» **Stored items**

....

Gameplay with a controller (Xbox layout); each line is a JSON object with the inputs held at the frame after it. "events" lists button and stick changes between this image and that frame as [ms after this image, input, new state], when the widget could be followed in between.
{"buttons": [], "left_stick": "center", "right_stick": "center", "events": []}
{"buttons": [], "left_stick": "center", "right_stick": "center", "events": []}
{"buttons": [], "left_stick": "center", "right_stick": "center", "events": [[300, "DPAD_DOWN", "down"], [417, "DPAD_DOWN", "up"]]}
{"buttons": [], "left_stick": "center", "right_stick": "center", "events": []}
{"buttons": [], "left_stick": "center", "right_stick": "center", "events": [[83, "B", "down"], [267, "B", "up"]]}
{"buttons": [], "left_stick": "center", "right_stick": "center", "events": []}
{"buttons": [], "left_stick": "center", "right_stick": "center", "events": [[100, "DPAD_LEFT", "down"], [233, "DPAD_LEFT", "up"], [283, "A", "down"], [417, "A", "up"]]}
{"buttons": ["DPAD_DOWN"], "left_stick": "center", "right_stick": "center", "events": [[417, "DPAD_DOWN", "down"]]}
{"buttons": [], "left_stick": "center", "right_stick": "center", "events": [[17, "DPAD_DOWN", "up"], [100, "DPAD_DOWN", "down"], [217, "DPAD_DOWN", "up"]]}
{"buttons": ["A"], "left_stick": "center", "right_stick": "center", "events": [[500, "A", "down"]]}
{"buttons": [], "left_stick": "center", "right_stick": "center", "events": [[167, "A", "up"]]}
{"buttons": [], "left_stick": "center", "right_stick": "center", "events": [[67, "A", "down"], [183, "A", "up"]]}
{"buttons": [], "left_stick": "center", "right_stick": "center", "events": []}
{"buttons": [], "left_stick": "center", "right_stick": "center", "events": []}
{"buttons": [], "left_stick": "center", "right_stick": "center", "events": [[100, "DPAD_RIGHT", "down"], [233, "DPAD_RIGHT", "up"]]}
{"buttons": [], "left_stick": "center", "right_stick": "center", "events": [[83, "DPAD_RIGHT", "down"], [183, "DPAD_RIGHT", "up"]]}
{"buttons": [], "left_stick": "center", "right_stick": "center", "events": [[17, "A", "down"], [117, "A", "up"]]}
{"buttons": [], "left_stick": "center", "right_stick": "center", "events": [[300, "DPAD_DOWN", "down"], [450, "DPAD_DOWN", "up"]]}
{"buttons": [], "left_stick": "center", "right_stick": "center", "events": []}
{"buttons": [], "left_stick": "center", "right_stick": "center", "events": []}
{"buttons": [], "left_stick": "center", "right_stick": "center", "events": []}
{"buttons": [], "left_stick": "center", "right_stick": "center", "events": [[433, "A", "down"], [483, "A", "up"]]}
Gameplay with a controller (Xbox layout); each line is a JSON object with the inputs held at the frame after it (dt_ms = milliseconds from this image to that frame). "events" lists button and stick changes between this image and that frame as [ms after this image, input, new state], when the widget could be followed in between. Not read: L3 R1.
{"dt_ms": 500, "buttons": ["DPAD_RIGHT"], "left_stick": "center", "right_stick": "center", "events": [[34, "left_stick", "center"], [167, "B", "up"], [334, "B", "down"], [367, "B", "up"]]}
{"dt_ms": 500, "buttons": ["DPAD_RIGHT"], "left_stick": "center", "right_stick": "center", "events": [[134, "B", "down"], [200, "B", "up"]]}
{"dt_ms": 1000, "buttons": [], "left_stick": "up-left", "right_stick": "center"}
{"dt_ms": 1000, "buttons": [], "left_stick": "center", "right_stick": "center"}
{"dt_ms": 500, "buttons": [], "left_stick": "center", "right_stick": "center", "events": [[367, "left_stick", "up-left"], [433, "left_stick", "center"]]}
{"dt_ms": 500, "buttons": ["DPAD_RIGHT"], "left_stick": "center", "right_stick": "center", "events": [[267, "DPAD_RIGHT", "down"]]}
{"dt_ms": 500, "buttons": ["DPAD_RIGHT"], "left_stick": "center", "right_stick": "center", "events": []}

....

» **PROBLEM**
Set down the records again verbatim, so that each word stays as it is.

» **ANSWER BOX**
Gameplay with a controller (Xbox layout); each line is a JSON object with the inputs held at the frame after it. "events" lists button and stick changes between this image and that frame as [ms after this image, input, new state], when the widget could be followed in between.
{"buttons": [], "left_stick": "center", "right_stick": "center", "events": []}
{"buttons": [], "left_stick": "center", "right_stick": "center", "events": []}
{"buttons": [], "left_stick": "center", "right_stick": "center", "events": [[300, "DPAD_DOWN", "down"], [417, "DPAD_DOWN", "up"]]}
{"buttons": [], "left_stick": "center", "right_stick": "center", "events": []}
{"buttons": [], "left_stick": "center", "right_stick": "center", "events": [[83, "B", "down"], [267, "B", "up"]]}
{"buttons": [], "left_stick": "center", "right_stick": "center", "events": []}
{"buttons": [], "left_stick": "center", "right_stick": "center", "events": [[100, "DPAD_LEFT", "down"], [233, "DPAD_LEFT", "up"], [283, "A", "down"], [417, "A", "up"]]}
{"buttons": ["DPAD_DOWN"], "left_stick": "center", "right_stick": "center", "events": [[417, "DPAD_DOWN", "down"]]}
{"buttons": [], "left_stick": "center", "right_stick": "center", "events": [[17, "DPAD_DOWN", "up"], [100, "DPAD_DOWN", "down"], [217, "DPAD_DOWN", "up"]]}
{"buttons": ["A"], "left_stick": "center", "right_stick": "center", "events": [[500, "A", "down"]]}
{"buttons": [], "left_stick": "center", "right_stick": "center", "events": [[167, "A", "up"]]}
{"buttons": [], "left_stick": "center", "right_stick": "center", "events": [[67, "A", "down"], [183, "A", "up"]]}
{"buttons": [], "left_stick": "center", "right_stick": "center", "events": []}
{"buttons": [], "left_stick": "center", "right_stick": "center", "events": []}
{"buttons": [], "left_stick": "center", "right_stick": "center", "events": [[100, "DPAD_RIGHT", "down"], [233, "DPAD_RIGHT", "up"]]}
{"buttons": [], "left_stick": "center", "right_stick": "center", "events": [[83, "DPAD_RIGHT", "down"], [183, "DPAD_RIGHT", "up"]]}
{"buttons": [], "left_stick": "center", "right_stick": "center", "events": [[17, "A", "down"], [117, "A", "up"]]}
{"buttons": [], "left_stick": "center", "right_stick": "center", "events": [[300, "DPAD_DOWN", "down"], [450, "DPAD_DOWN", "up"]]}
{"buttons": [], "left_stick": "center", "right_stick": "center", "events": []}
{"buttons": [], "left_stick": "center", "right_stick": "center", "events": []}
{"buttons": [], "left_stick": "center", "right_stick": "center", "events": []}
{"buttons": [], "left_stick": "center", "right_stick": "center", "events": [[433, "A", "down"], [483, "A", "up"]]}
Gameplay with a controller (Xbox layout); each line is a JSON object with the inputs held at the frame after it (dt_ms = milliseconds from this image to that frame). "events" lists button and stick changes between this image and that frame as [ms after this image, input, new state], when the widget could be followed in between. Not read: L3 R1.
{"dt_ms": 500, "buttons": ["DPAD_RIGHT"], "left_stick": "center", "right_stick": "center", "events": [[34, "left_stick", "center"], [167, "B", "up"], [334, "B", "down"], [367, "B", "up"]]}
{"dt_ms": 500, "buttons": ["DPAD_RIGHT"], "left_stick": "center", "right_stick": "center", "events": [[134, "B", "down"], [200, "B", "up"]]}
{"dt_ms": 1000, "buttons": [], "left_stick": "up-left", "right_stick": "center"}
{"dt_ms": 1000, "buttons": [], "left_stick": "center", "right_stick": "center"}
{"dt_ms": 500, "buttons": [], "left_stick": "center", "right_stick": "center", "events": [[367, "left_stick", "up-left"], [433, "left_stick", "center"]]}
{"dt_ms": 500, "buttons": ["DPAD_RIGHT"], "left_stick": "center", "right_stick": "center", "events": [[267, "DPAD_RIGHT", "down"]]}
{"dt_ms": 500, "buttons": ["DPAD_RIGHT"], "left_stick": "center", "right_stick": "center", "events": []}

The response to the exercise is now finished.